WILLITS, 9/12/20 — In a catastrophic fire season, during which we’ve seen an area equivalent to the state of Connecticut burn in California, the Oak Fire stands out as a triumph for firefighters — as a demonstration of what Cal Fires mighty air arsenal and the state of California’s finely tuned mutual aid system allow for.
That fire, which ignited on labor day, and has burned 1100 acres, is now 50% contained, with all areas repopulated, except one neighborhood where the fire began. Five major structures have been confirmed destroyed (likely homes), and another 20 smaller structures (likely outbuildings and sheds) were also burned down. As of yesterday evening, 91 people remained displaced. No one was injured or killed.
With winds down, and humidity up, firefighters are still engaged on extensive mop up operations, to ensure that a future weather event won’t reignite embers, but favorable conditions have helped firefighters stop this fire at what’s now considered a relatively modest size. Secondary line some distance from the fire exists to the south to protect Brooktrails should the fire spread south, while firefighters are going direct on the fire-line today to try to extinguish hotspots. Firefighters have fully contained the fire along U.S. Route 101, and along the western edge of the fire.
Yesterday, during a special emergency session, the Mendocino County Board of Supervisors ratified the declaration of a state of emergency for Mendocino County due to the Oak Fire and August Complex. At that meeting Sheriff Matt Kendall said of the Oak Fire, “It could have been a lot worse.”
In the early hours of the fire things were touch and go. As residents of Brooktrails quickly packed their life’s belongings into cars and fled down the single-access Sherwood Road, residents of Brooktrails and Laytonville watched an ominous smoke plume grow, drift south, and eventually cover the Little Lake Valley.
Of course, an awareness of wildfire and some preparedness for evacuation has become a basic part of living in Northern California. As Kendall noted at that same meeting, “That was probably the smoothest evacuation that I have ever seen.” He added that people were well prepared, and that, “obviously [that] saved some lives in Mendocino County.”

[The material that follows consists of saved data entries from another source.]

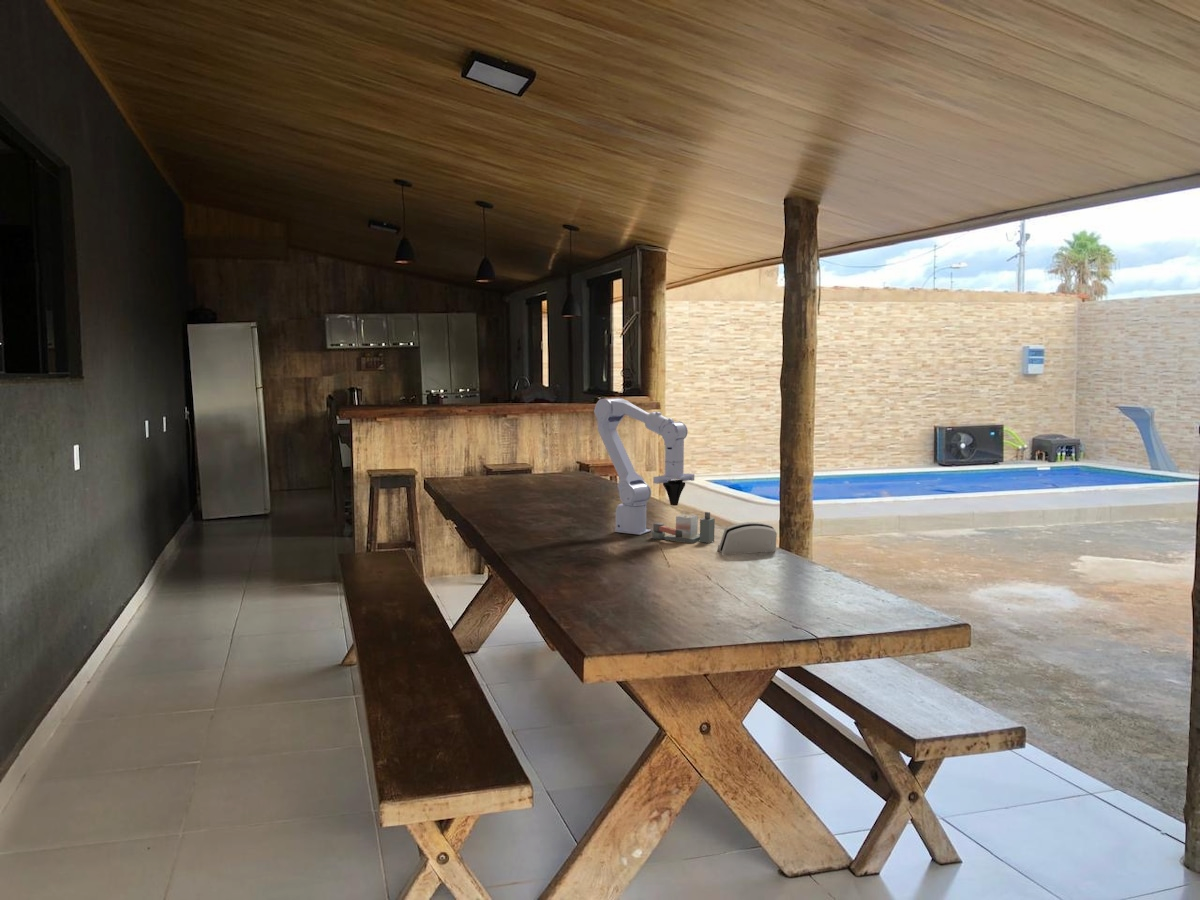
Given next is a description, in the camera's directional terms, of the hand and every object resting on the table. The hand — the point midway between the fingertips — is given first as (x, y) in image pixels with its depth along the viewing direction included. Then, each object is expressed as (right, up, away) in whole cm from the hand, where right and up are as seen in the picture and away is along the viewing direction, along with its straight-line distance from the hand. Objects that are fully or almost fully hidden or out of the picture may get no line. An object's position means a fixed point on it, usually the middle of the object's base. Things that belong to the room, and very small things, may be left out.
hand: (673, 505), depth 289 cm
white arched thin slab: (+20, -13, -20) cm, 31 cm away
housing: (+4, -9, -1) cm, 10 cm away
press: (+4, -10, -1) cm, 11 cm away
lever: (-2, -8, -5) cm, 10 cm away
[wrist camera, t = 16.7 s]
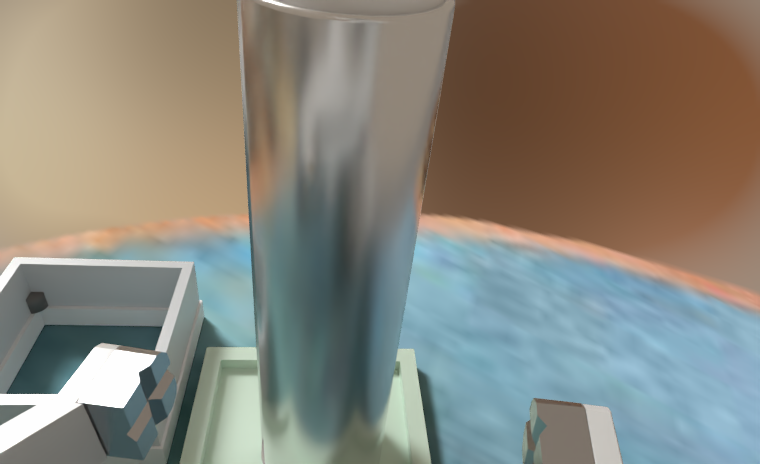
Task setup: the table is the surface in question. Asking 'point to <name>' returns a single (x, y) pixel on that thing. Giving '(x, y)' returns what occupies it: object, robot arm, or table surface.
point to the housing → (99, 319)
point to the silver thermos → (334, 208)
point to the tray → (242, 412)
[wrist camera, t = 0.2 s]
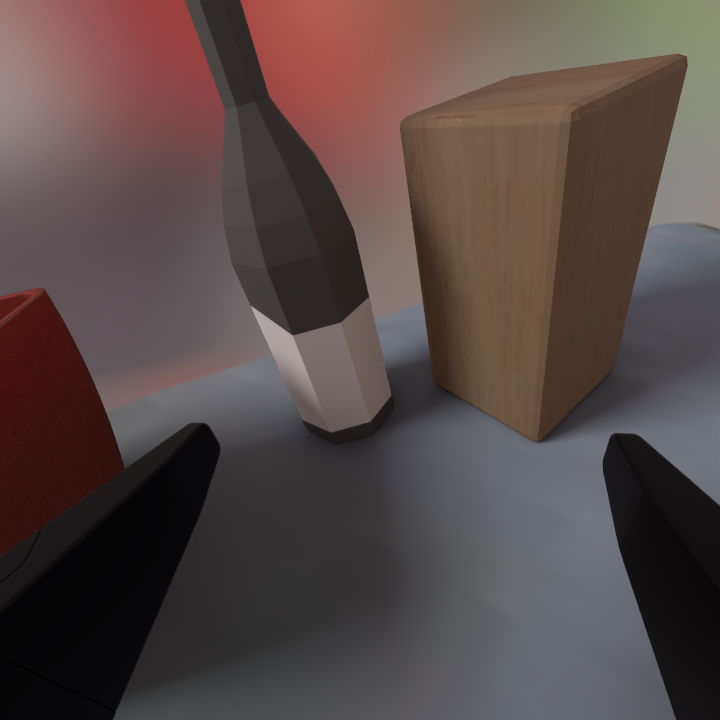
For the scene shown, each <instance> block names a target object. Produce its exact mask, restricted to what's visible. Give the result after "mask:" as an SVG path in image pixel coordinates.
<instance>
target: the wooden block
mask: <svg viewBox="0 0 720 720" xmlns="http://www.w3.org/2000/svg"><path fill="white" fill-rule="evenodd" d="M687 66H688V64H687V57H686V56H683V55H681V54H674V55H666V56H658V57H651V58H643V59H636V60H629V61H622V62H614V63H607V64H600V65H592V66H585V67H577V68H570V69H563V70H555V71H548V72H541V73H533V74H526V75H519V76H511V77H509V78H506V79H504V80H501V81H498V82H496V83H493V84H491V85H488V86H486V87H483V88H480V89H478V90H475V91H472V92H469V93H467V94H464V95H462V96H459V97H457V98H454V99H451V100H448V101H446V102H443V103H441V104H438V105H436V106H433V107H430V108H427V109H425V110H422V111H420V112H417V113H414V114H412V115H409V116H407V117H406V118H405V119H404V120H403V121H402V122H401V125H400V131H401V139H402V147H403V154H404V162H405V169H406V177H407V184H408V191H409V199H410V207H411V214H412V222H413V230H414V237H415V245H416V252H417V259H418V268H419V275H420V282H421V290H422V297H423V305H424V313H425V320H426V328H427V336H428V343H429V351H430V358H431V366H432V373H433V380H434V381H435V383H436V384H437V385H439V386H441V387H442V388H444V389H446V390H447V391H449V392H451V393H452V394H454V395H456V396H457V397H459V398H461V399H463V400H464V401H466V402H468V403H469V404H471V405H473V406H474V407H476V408H478V409H479V410H481V411H483V412H485V413H486V414H488V415H490V416H491V417H493V418H495V419H496V420H498V421H500V422H501V423H503V424H505V425H506V426H508V427H510V428H512V429H513V430H515V431H517V432H518V433H520V434H522V435H523V436H525V437H527V438H528V439H530V440H532V441H535V442H538V441H541V440H542V439H543V438H544V437H545V436H546V435H547V434H548V433H549V432H550V431H551V430H552V429H553V428H554V427H555V426H556V425H557V424H558V423H559V422H560V421H561V420H562V419H563V418H564V417H565V416H566V415H567V414H568V413H569V412H570V411H571V410H572V409H573V408H574V407H575V406H576V405H577V404H578V403H579V402H580V401H581V400H582V399H584V398H585V397H586V396H587V395H588V394H589V393H590V392H591V391H592V390H593V389H594V388H595V387H596V386H597V385H598V384H599V383H600V382H601V381H602V380H603V379H604V378H605V377H606V376H607V375H608V374H609V373H610V372H611V371H612V370H613V368H614V363H615V359H616V355H617V351H618V347H619V343H620V339H621V335H622V331H623V327H624V323H625V319H626V315H627V311H628V306H629V302H630V298H631V294H632V290H633V286H634V282H635V278H636V274H637V270H638V266H639V262H640V258H641V254H642V249H643V245H644V241H645V237H646V233H647V229H648V225H649V221H650V216H651V213H652V208H653V205H654V201H655V197H656V192H657V188H658V184H659V180H660V176H661V172H662V168H663V164H664V160H665V156H666V152H667V147H668V143H669V139H670V135H671V131H672V127H673V123H674V119H675V115H676V111H677V107H678V103H679V99H680V95H681V91H682V87H683V83H684V79H685V74H686V70H687Z"/></svg>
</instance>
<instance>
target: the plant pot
mask: <svg viewBox="0 0 720 720" xmlns="http://www.w3.org/2000/svg"><path fill="white" fill-rule="evenodd" d="M124 469H125V468H124V465H123V461H122V458H121V455H120V451H119V448H118V445H117V442H116V439H115V436H114V433H113V430H112V427H111V424H110V421H109V419H108V416H107V414H106V411H105V408H104V406H103V403H102V401H101V398H100V396H99V394H98V391H97V389H96V387H95V384H94V382H93V380H92V377H91V375H90V373H89V371H88V368H87V366H86V364H85V362H84V360H83V358H82V356H81V354H80V352H79V350H78V348H77V346H76V344H75V342H74V340H73V338H72V336H71V334H70V332H69V330H68V328H67V326H66V325H65V323H64V321H63V319H62V317H61V316H60V314H59V312H58V311H57V309H56V307H55V305H54V304H53V302H52V300H51V299H50V297H49V296H48V294H47V293H46V291H45V290H44V289H43V288H36V289H31V290H27V291H22V292H18V293H14V294H10V295H5V296H1V297H0V556H1V555H3V554H4V553H6V552H7V551H9V550H10V549H12V548H13V547H15V546H16V545H17V544H19V543H20V542H22V541H23V540H25V539H26V538H28V537H29V536H30V535H32V534H33V533H35V532H36V531H37V530H39V529H40V528H43V527H44V526H45V525H46V524H47V523H49V522H50V521H52V520H53V519H55V518H56V517H57V516H59V515H60V514H62V513H63V512H64V511H66V510H67V509H69V508H70V507H72V506H73V505H74V504H76V503H77V502H79V501H80V500H82V499H83V498H84V497H86V496H87V495H89V494H90V493H91V492H93V491H94V490H96V489H97V488H99V487H100V486H101V485H103V484H104V483H106V482H107V481H109V480H110V479H111V478H113V477H114V476H116V475H117V474H118V473H120V472H121V471H123V470H124Z"/></svg>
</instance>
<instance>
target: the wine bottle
mask: <svg viewBox="0 0 720 720" xmlns="http://www.w3.org/2000/svg"><path fill="white" fill-rule="evenodd" d="M185 2H186V4H187V7H188V10H189V13H190V15H191V18H192V21H193V24H194V26H195V29H196V32H197V34H198V37H199V40H200V43H201V45H202V48H203V51H204V54H205V56H206V59H207V62H208V65H209V67H210V70H211V73H212V76H213V78H214V81H215V84H216V86H217V89H218V92H219V95H220V97H221V100H222V103H223V106H224V108H225V126H224V148H223V165H222V180H221V192H222V203H223V217H224V228H225V233H226V238H227V243H228V247H229V252H230V257H231V262H232V265H233V267H234V269H235V272H236V274H237V276H238V279H239V280H240V283H241V285H242V287H243V290H244V292H245V294H246V296H247V298H248V301H249V303H250V305H251V307H252V310H253V312H254V314H255V316H256V319H257V321H258V323H259V325H260V327H261V330H262V332H263V334H264V336H265V339H266V341H267V343H268V345H269V347H270V350H271V352H272V354H273V356H274V359H275V361H276V363H277V365H278V367H279V370H280V372H281V374H282V376H283V379H284V381H285V383H286V385H287V387H288V390H289V392H290V394H291V396H292V399H293V401H294V403H295V405H296V407H297V410H298V412H299V414H300V416H301V419H302V421H303V423H304V425H305V427H306V428H307V429H308V431H309V432H311V433H313V434H315V435H318V436H320V437H322V438H324V439H326V440H328V441H331V442H333V443H335V444H339V443H343V442H346V441H350V440H354V439H357V438H361V437H365V436H368V435H372V434H374V433H375V431H376V430H377V429H378V427H379V426H380V425H381V424H382V422H383V421H384V420H385V418H386V417H387V416H388V415H389V413H390V412H391V411H392V409H393V400H392V395H391V391H390V386H389V382H388V377H387V373H386V369H385V364H384V360H383V355H382V351H381V347H380V342H379V338H378V334H377V329H376V325H375V320H374V316H373V312H372V307H371V303H370V299H369V294H368V290H367V285H366V281H365V277H364V272H363V268H362V263H361V259H360V255H359V250H358V246H357V242H356V237H355V233H354V229H353V227H352V225H351V223H350V220H349V218H348V216H347V214H346V212H345V210H344V207H343V205H342V203H341V201H340V198H339V196H338V194H337V192H336V190H335V188H334V185H333V184H332V182H331V181H330V179H329V177H328V175H327V174H326V172H325V170H324V169H323V167H322V166H321V164H320V162H319V161H318V159H317V157H316V155H315V154H314V153H313V151H312V150H311V149H310V148H309V146H308V145H307V144H306V143H305V142H304V140H303V139H302V138H301V137H300V136H299V134H298V133H297V132H296V130H295V129H294V128H293V127H292V125H291V124H290V123H289V122H288V121H287V119H286V118H285V117H284V116H283V114H282V113H281V112H280V110H279V109H278V108H277V107H276V105H275V103H274V102H273V101H272V99H271V98H270V97H269V94H268V91H267V88H266V84H265V81H264V78H263V74H262V72H261V68H260V64H259V61H258V58H257V54H256V51H255V48H254V45H253V41H252V38H251V34H250V31H249V28H248V24H247V22H246V18H245V14H244V11H243V8H242V4H241V1H240V0H185Z"/></svg>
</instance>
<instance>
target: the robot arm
mask: <svg viewBox="0 0 720 720" xmlns="http://www.w3.org/2000/svg"><path fill="white" fill-rule="evenodd" d="M219 454H220V444H219V442H218V441H217V439H216V437H215V435H214V434H213V432H212V430H211V429H210V427H209V426H208V425H207V424H206V423H190V424H188V425H187V426H185V427H184V428H182V429H181V430H180V431H178V432H177V433H175V434H174V435H172V436H171V437H170V438H168V439H167V440H165V441H164V442H163V443H161V444H160V445H158V446H157V447H155V448H154V449H153V450H151V451H150V452H148V453H147V454H145V455H144V456H143V457H141V458H140V459H138V460H137V461H136V462H134V463H133V464H131V465H130V466H128V467H127V468H126V469H124V470H123V471H121V472H120V473H118V474H117V475H116V476H114V477H113V478H111V479H110V480H109V481H107V482H106V483H104V484H103V485H101V486H100V487H99V488H97V489H96V490H94V491H93V492H91V493H90V494H89V495H87V496H86V497H84V498H83V499H82V500H80V501H79V502H77V503H76V504H74V505H73V506H72V507H70V508H69V509H67V510H66V511H64V512H63V513H62V514H60V515H59V516H57V517H56V518H55V519H53V520H52V521H50V522H49V523H47V524H46V525H45V526H44V527H43V528H40V529H39V530H37V531H36V532H35V533H33V534H32V535H30V536H29V537H28V538H26V539H25V540H23V541H22V542H20V543H19V544H17V545H16V546H15V547H13V548H12V549H10V550H9V551H7V552H6V553H4V554H3V555H1V556H0V720H113V718H114V716H115V713H116V711H115V710H117V708H118V706H119V703H120V701H121V699H122V696H123V694H124V692H125V689H126V687H127V685H128V682H129V680H130V678H131V675H132V673H133V671H134V668H135V666H136V664H137V661H138V659H139V657H140V654H141V652H142V649H143V647H144V645H145V642H146V640H147V638H148V635H149V633H150V631H151V628H152V626H153V624H154V621H155V619H156V617H157V614H158V612H159V610H160V607H161V605H162V602H163V600H164V598H165V595H166V593H167V591H168V588H169V586H170V584H171V581H172V579H173V577H174V574H175V572H176V570H177V567H178V565H179V563H180V560H181V558H182V556H183V553H184V551H185V548H186V546H187V544H188V541H189V539H190V537H191V534H192V532H193V530H194V527H195V525H196V523H197V520H198V518H199V515H200V513H201V510H202V508H203V505H204V502H205V499H206V496H207V492H208V489H209V486H210V483H211V480H212V477H213V473H214V470H215V467H216V464H217V461H218V458H219ZM603 473H604V478H605V483H606V488H607V493H608V498H609V503H610V507H611V512H612V517H613V522H614V527H615V532H616V536H617V541H618V545H619V549H620V552H621V555H622V559H623V562H624V565H625V568H626V571H627V574H628V577H629V580H630V583H631V586H632V589H633V592H634V595H635V598H636V601H637V604H638V607H639V610H640V613H641V616H642V619H643V622H644V625H645V628H646V631H647V634H648V637H649V640H650V643H651V646H652V649H653V652H654V655H655V658H656V661H657V664H658V667H659V670H660V673H661V676H662V679H663V682H664V685H665V688H666V691H667V694H668V697H669V700H670V703H671V706H672V709H673V712H674V715H675V718H676V720H720V505H719V504H717V503H716V502H715V501H714V500H713V499H712V498H710V497H709V496H708V495H707V494H706V493H705V492H704V491H702V490H701V489H700V488H699V487H698V486H697V485H696V484H694V483H693V482H692V481H691V480H690V479H689V478H687V477H686V476H685V475H684V474H683V473H682V472H681V471H679V470H678V469H677V468H676V467H675V466H674V465H672V464H671V463H670V462H669V461H668V460H667V459H666V458H664V457H663V456H662V455H661V454H660V453H659V452H658V451H656V450H655V449H654V448H653V447H652V446H651V445H649V444H648V443H647V442H646V441H645V440H644V439H643V438H641V437H640V436H638V435H636V434H622V433H615V434H613V435H611V437H610V439H609V442H608V445H607V449H606V452H605V455H604V458H603Z"/></svg>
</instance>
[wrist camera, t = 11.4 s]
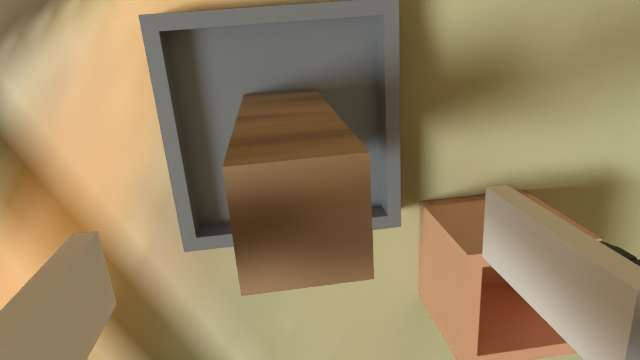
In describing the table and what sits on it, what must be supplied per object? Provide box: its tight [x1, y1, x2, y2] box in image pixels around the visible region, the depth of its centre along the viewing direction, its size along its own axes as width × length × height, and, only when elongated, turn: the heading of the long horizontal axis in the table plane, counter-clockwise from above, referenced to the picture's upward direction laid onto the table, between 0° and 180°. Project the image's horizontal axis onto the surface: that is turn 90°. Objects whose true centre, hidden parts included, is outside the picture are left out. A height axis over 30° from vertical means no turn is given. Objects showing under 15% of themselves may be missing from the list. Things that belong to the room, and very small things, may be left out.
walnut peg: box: [222, 89, 374, 296], centre depth 24 cm, size 5×5×17 cm
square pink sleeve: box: [419, 190, 602, 360], centre depth 34 cm, size 9×9×9 cm
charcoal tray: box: [139, 0, 401, 252], centre depth 31 cm, size 16×16×3 cm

Because of Brooktrails’s unique development, built into a forest with a single road in and out, an uncontrolled wildfire in the community has long been a nightmare scenario for the county and Cal Fire. And this particular fire began in an especially rugged and difficult to access corner of the subdivision, near 3rd Gate Road. Indeed, while some kind of rudimentary control lines were built early on, and massive retardant drops were made, in the first couple days, the steep terrain, falling trees, hinder firefighter’s ability to “go direct” on the fire.
Instead, in the first hours of the fire aircraft from across the state responded to Brooktrails to drop retardant, including the 747 supertanker “VLAT,” and other “LAT” such as a C-130 Hercules. In total 21 aircraft of different kinds made drops on the fire in the first 48 hours.
Also in those first minutes, the mutual-aid system went into effect, and soon firefighters from volunteer and professional departments across the county were responding to the fire. And in this situation the combination of Cal Fire’s infrastructural might, local volunteers on the ground, and many private contractors driving bulldozers and even piloting aircraft, succeeded in stopping the fire before the long feared worst case scenarios came true.